"Is anybody else tired of reading the news instead of reporting it ?"
Suivant en parallèle les difficultés d'un grand quotidien local et l'un des grands scandales qui ont émaillé la présidence de Richard Nixon, The Post/Pentagon Papers replonge dans l'univers journalistico-politique du début des années '70 avec la guerre du Vietnam et pas mal de relents conspirationnistes (réels ceux-ci) en toile de fond.
D'entrée, la caméra de Steven Spielberg donne le ton en s'inspirant du style des films de l'époque qui l'a vu démarré sa propre carrière : travellings latéraux et parfois saccadés qui suivent les personnages, brouhaha de fond, plongées et contre-plongées et jeux d'ombres. Pour autant, son style propre se marie à cet exercice, certes pas trop difficile pour lui, notamment dans les gros plans rapprochés d'objets immobiles ou en mouvement, les documents secrets étant le grand MacGuffin parfait. Je note aussi ce sens aiguisé du suspense que Spielberg maîtrise, je dois le reconnaître, comme personne.
Le scénario, écrit par la débutante Liz Hannah et Josh Singer qui s'est fait connaître sur Spotlight (Tom McCarthy, 2015) traitant déjà d'une enquête journalistique d'ampleur, met l'accent sur la rivalité entre le Washington Post, alors encore quotidien de petite structure, et le New-York Times, référence essentielle du journalisme étasunien, dans une époque où les femmes et les hommes se séparent à la fin des dînerrs pour discuter, les unes de potins et de mode, les autres de géopolitique.
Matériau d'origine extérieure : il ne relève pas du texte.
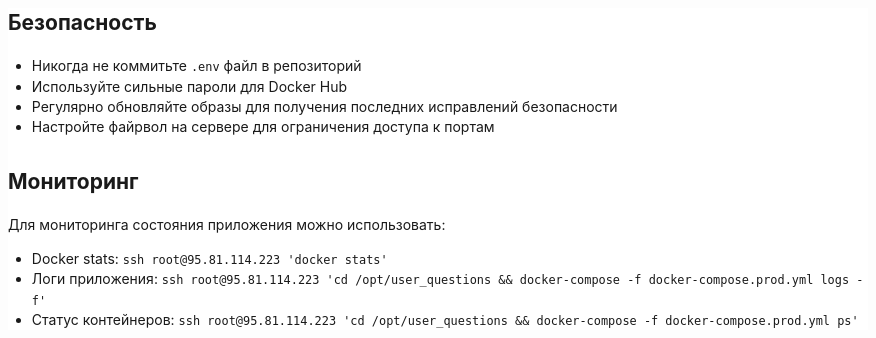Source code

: ## Безопасность

- Никогда не коммитьте `.env` файл в репозиторий
- Используйте сильные пароли для Docker Hub
- Регулярно обновляйте образы для получения последних исправлений безопасности
- Настройте файрвол на сервере для ограничения доступа к портам

## Мониторинг

Для мониторинга состояния приложения можно использовать:
- Docker stats: `ssh root@95.81.114.223 'docker stats'`
- Логи приложения: `ssh root@95.81.114.223 'cd /opt/user_questions && docker-compose -f docker-compose.prod.yml logs -f'`
- Статус контейнеров: `ssh root@95.81.114.223 'cd /opt/user_questions && docker-compose -f docker-compose.prod.yml ps'`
Le focus est ainsi placé pour qu'on suive la narration à travers les personnalités de Katherine Graham (Meryl Streep), propriétaire du Post suite au suicide de son époux, mal assurée dans un monde d'hommes de pouvoir, et de Benjamin Bradlee (Tom Hanks), rédacteur en chef volontariste qui transformera durablement l'image du quotidien. Ce dernier rôle était par ailleurs campé par Jason Robards dans Les Hommes du Président (Alan J. Pakula, 1976), qui serait en quelque sorte la suite logique de ce Post/Pentagon Papers, puisqu'il traite du scandale du Watergate à travers l'enquête menée par les deux journalistes du Washington Post qui ont fait tomber Nixon.
Les dernières images sont en outre directement inspirées du début du film de Pakula.
Ainsi, plus que sur le scandale en lui-même, éventé dès le début des années '70 et qui a précipité les Etats-Unis vers la fin de la guerre du Vietnam et ébranlé la présidence, le film est un véritable hommage au journalisme à l'ancienne, de celui qui a mis la liberté d'informer au rang des droits fondamentaux. C'est aussi, à travers la prestation de Meryl Streep, un exercice féministe fin et qui touche.
Au final, The Post/Pentagon Papers est une oeuvre dense et fluide, remarquablement équilibrée, un morceau de maîtrise signé Steven Spielberg.